Despite the spread of the disease, there are cautious grounds for optimism about this latest health threat. China has reacted more quickly and in a more transparent manner than it did with Sars.

The new virus does not appear any more infectious than Sars, and has a lower death rate. For many, its effects are relatively mild.

The experts will be watching for cases involving secondary infection, such as have already occurred in Germany, as an indication that the chain of transmission of the disease is uncontrolled. A key uncertainty at this stage is whether patients can be infectious before they show symptoms.

A month on, other questions remain to be answered definitively. How long does it take symptoms to emerge? What are the risk factors? How does the virus spread?

The present outbreak is the first to occur in the age of social media. This may be a mixed blessing. China tightly controls its social media, but even so, images and messages have emerged from the affected regions that illustrate the eerie, terrifying reality of mass illness.

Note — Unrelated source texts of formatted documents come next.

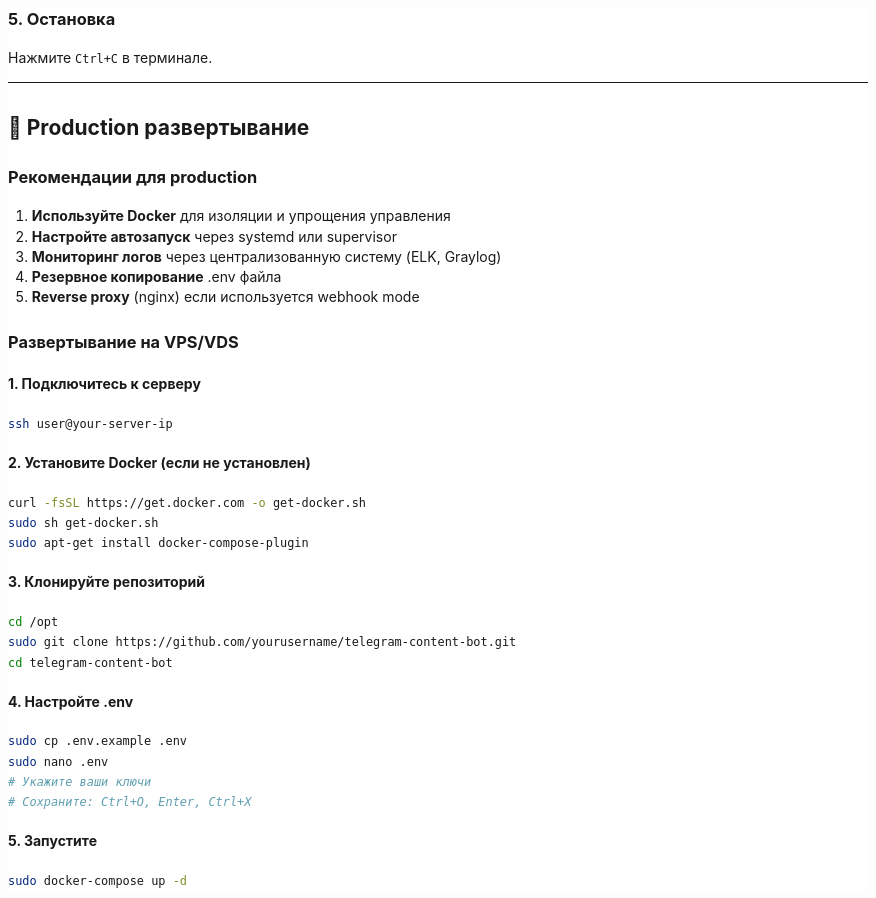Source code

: ### 5. Остановка

Нажмите `Ctrl+C` в терминале.

---

## 🏢 Production развертывание

### Рекомендации для production

1. **Используйте Docker** для изоляции и упрощения управления
2. **Настройте автозапуск** через systemd или supervisor
3. **Мониторинг логов** через централизованную систему (ELK, Graylog)
4. **Резервное копирование** .env файла
5. **Reverse proxy** (nginx) если используется webhook mode

### Развертывание на VPS/VDS

#### 1. Подключитесь к серверу

```bash
ssh user@your-server-ip
```

#### 2. Установите Docker (если не установлен)

```bash
curl -fsSL https://get.docker.com -o get-docker.sh
sudo sh get-docker.sh
sudo apt-get install docker-compose-plugin
```

#### 3. Клонируйте репозиторий

```bash
cd /opt
sudo git clone https://github.com/yourusername/telegram-content-bot.git
cd telegram-content-bot
```

#### 4. Настройте .env

```bash
sudo cp .env.example .env
sudo nano .env
# Укажите ваши ключи
# Сохраните: Ctrl+O, Enter, Ctrl+X
```

#### 5. Запустите

```bash
sudo docker-compose up -d
```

On the other hand, more than the usual quotient of misinformation, scaremongering and nay-saying has been evident online in relation to the virus. Conspiracy theorists have claimed variously that the outbreak was planned, or that it was the result of a bio-weapon leak from a Chinese lab. Videos have appeared purporting to show Chinese people eating bat soup; one was debunked as a four-year-old clip filmed on a Pacific island.

‘Hope for the best’

Twenty years ago, when Sars hit, there were no direct flights between Ireland and China. The Chinese community here was minuscule. Not so anymore, though if anything, the local Chinese population are more alive to the threat involved than the rest of us.

As an infectious disease specialist working in Beaumont Hospital, McConkey knows that means he may end up caring for patients with the virus, which has already downed many health staff in China. “I’m a frontline health worker in the real world,” he says. “I’m okay with that, but others may not.”

It remains possible, not probable, that Ireland will have a case, he says. “If, over the next 14 days, we see uncontrolled transmission of the virus in Europe, if the standard precautions of gloves, gowns and isolation are not working, then it is very likely to come to Ireland.”

The number of cases has risen sharply as this week has progressed, though it is the nature of such outbreaks that things have to get worse before they get better.

With any new uncertainty, such as that posed by the coronavirus, McConkey says “you’ve got to hope for the best and plan for the worst, and then expect something in the middle”.